No, there is no form you need to file if you don’t meet the ACA requirements to file. So if you are not required to file, you don’t have to do anything, except, don’t file.
Who must file a 1095-C?
Employers that have 50 or more employees and offer health insurance to their employees either as fully-insured or self-insured, must file form 1095-C.
What if you have a two-year project? Is that too long to be considered an IC?
So this answer is again the same as the previous two questions — sometimes you may have a project that lasts a longer amount of time but it’s still temporary. As long as you again are protecting yourself by having an independent contractor agreement and making sure the other factors show an independent contractor relationship, you may still be fine with your classification.

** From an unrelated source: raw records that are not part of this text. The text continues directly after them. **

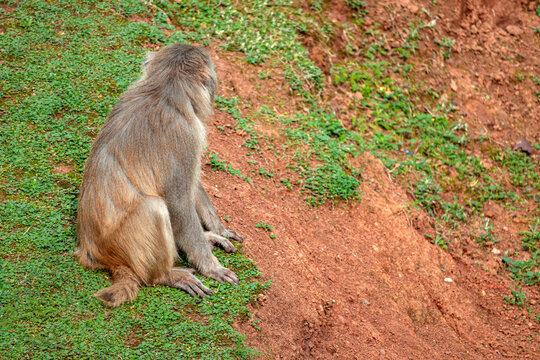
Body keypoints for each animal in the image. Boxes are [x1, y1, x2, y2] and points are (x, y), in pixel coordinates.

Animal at [75, 42, 244, 306]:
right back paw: (164, 275)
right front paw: (211, 267)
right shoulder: (186, 134)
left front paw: (217, 229)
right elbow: (178, 202)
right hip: (125, 244)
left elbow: (191, 185)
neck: (164, 91)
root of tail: (95, 254)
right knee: (153, 207)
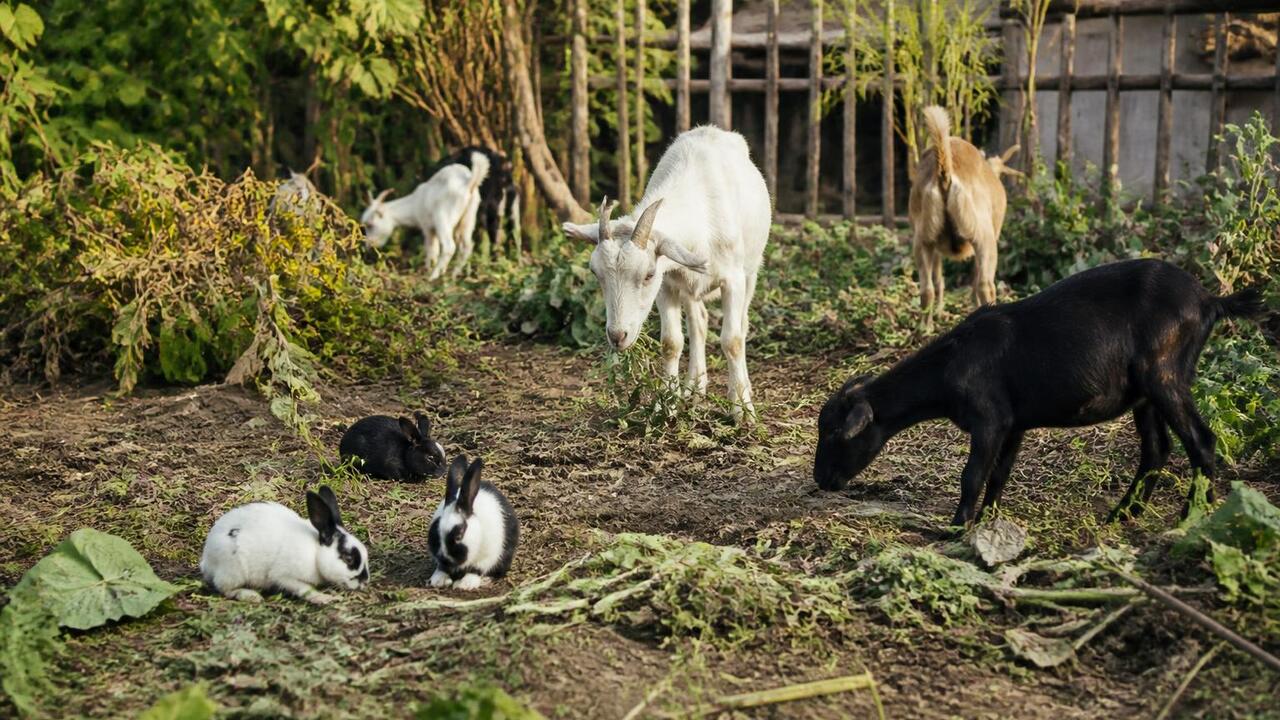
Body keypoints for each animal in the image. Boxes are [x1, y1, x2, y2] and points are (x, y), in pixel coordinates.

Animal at [360, 152, 489, 280]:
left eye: (370, 225)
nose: (368, 248)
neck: (414, 204)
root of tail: (469, 183)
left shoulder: (427, 227)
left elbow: (431, 249)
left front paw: (428, 270)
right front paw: (441, 271)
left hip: (443, 218)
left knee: (449, 246)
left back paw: (433, 276)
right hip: (469, 218)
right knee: (466, 247)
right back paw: (453, 275)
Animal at [562, 126, 771, 423]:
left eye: (648, 275)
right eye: (596, 273)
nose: (617, 336)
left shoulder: (732, 279)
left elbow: (732, 340)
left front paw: (742, 411)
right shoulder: (668, 284)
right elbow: (671, 342)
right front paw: (666, 406)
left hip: (751, 271)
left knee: (741, 324)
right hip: (688, 283)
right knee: (699, 322)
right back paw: (694, 388)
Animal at [814, 259, 1266, 528]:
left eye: (836, 434)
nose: (820, 479)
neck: (952, 362)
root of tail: (1210, 300)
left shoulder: (989, 419)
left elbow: (972, 474)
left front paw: (957, 526)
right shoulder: (1013, 423)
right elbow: (998, 474)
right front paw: (987, 522)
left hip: (1165, 374)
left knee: (1201, 441)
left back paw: (1192, 516)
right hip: (1145, 393)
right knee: (1157, 449)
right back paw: (1123, 514)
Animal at [908, 106, 1016, 327]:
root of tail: (945, 172)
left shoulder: (935, 246)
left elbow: (939, 278)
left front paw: (940, 311)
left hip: (923, 238)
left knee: (927, 288)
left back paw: (926, 327)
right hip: (984, 238)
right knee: (984, 284)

What is the filing deadline?
Well there are actually two filing deadlines that you need to pay attention to if you are required to file ACA forms.

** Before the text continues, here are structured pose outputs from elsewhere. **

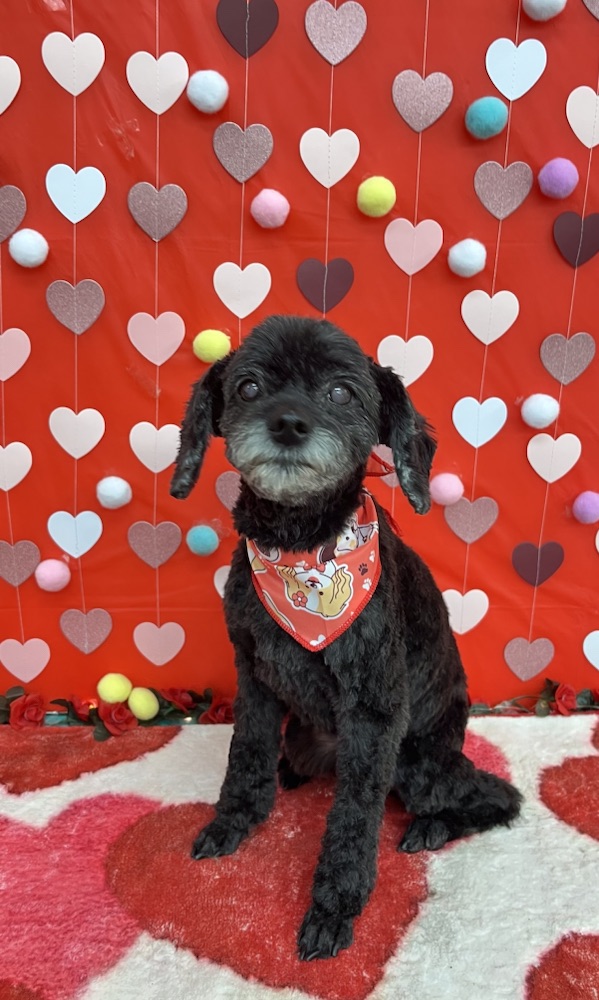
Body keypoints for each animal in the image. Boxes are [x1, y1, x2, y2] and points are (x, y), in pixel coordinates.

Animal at [170, 314, 522, 961]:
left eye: (340, 393)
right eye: (249, 387)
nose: (288, 423)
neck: (301, 547)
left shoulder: (375, 712)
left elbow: (355, 817)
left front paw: (334, 908)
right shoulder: (254, 677)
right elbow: (245, 756)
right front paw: (233, 823)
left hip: (418, 761)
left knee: (496, 797)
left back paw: (431, 827)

The first deadline is providing employees their copy of the form — which is January 31. You need to make sure if you are mailing form copies that they are post-marked 1/31 and if handing them out, you need to have them in your employees hands by 1/31.

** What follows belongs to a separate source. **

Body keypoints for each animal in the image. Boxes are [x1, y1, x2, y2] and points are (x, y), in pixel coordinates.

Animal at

The second deadline is for filing to the IRS — for employers that are filing paper copies, the deadline is Feb. 28. And if you are filing electronically, then the deadline is April 2. So you get an extra month for filing electronically which can be a big advantage.
But you want to keep in mind that if you have 250 or more forms to file, then you MUST file electronically. You do not have an option to paper file.
If employers have until 4/2 to file their ACA forms electronically, then does that mean employees 1040 forms are not accepted by the IRS until that time?
No. If an employer decides or even has to file electronically because they have 250 or more forms to file, it does not mean their employees have to wait to file their own personal tax returns. Remember, the deadline to furnish the form copy to your employees is 1/31, so once they receive their copy and have their health coverage information, they can proceed to file their personal taxes.
Do the FTEs receive a 1095-C form? And if so, how do we determine who to send it to?
This is a great question, because FTEs can be confusing. But the answer is no. Your FTEs are actually a combination of part-time employees that have an accumulated number of hours that equal up to a full-time employee. So really it’s more than one employee that equals an FTE and there would be no way to determine who to send it to. Your part-time employees that equal up to an FTE are only used to calculate whether you are an ALE or not, you do not need to file a form for them, unless they were full-time in your company at any point in the filing year.
What code is entered on Form 1095-C, line 14 and Line 16, the Section 4980H Safe Harbor and Other Relief, when a full-time employee who is offered coverage either does not enroll or waives the coverage?
There is no specific code that is entered on either line 14 or line 16 of Form 1095-C to indicate that a full-time employee is offered coverage but did not enroll. If a full-time employee has an offer of coverage, the ALE Member enters the applicable indicator code on line 14 to report what type of coverage the employee was offered. The ALE Member may use line 16 to report that it qualifies for a safe harbor or other relief under section 4980H(b) for a given month. The Instructions for Forms 1094-C and 1095-C explain when an ALE Member may enter a code on line 16.
I know you mentioned Safe Harbor in the webinar, but can you explain it in more detail?
In order to determine whether affordable coverage is offered to employees, the IRS has provided three methods, that are termed as “safe harbor” in which the employer can use one of these methods to estimate an employee’s income using information that the employer has. If an employer can then satisfy the affordability requirement by using any of these safe harbor methods, the offer of coverage would then be considered affordable under the employer requirements.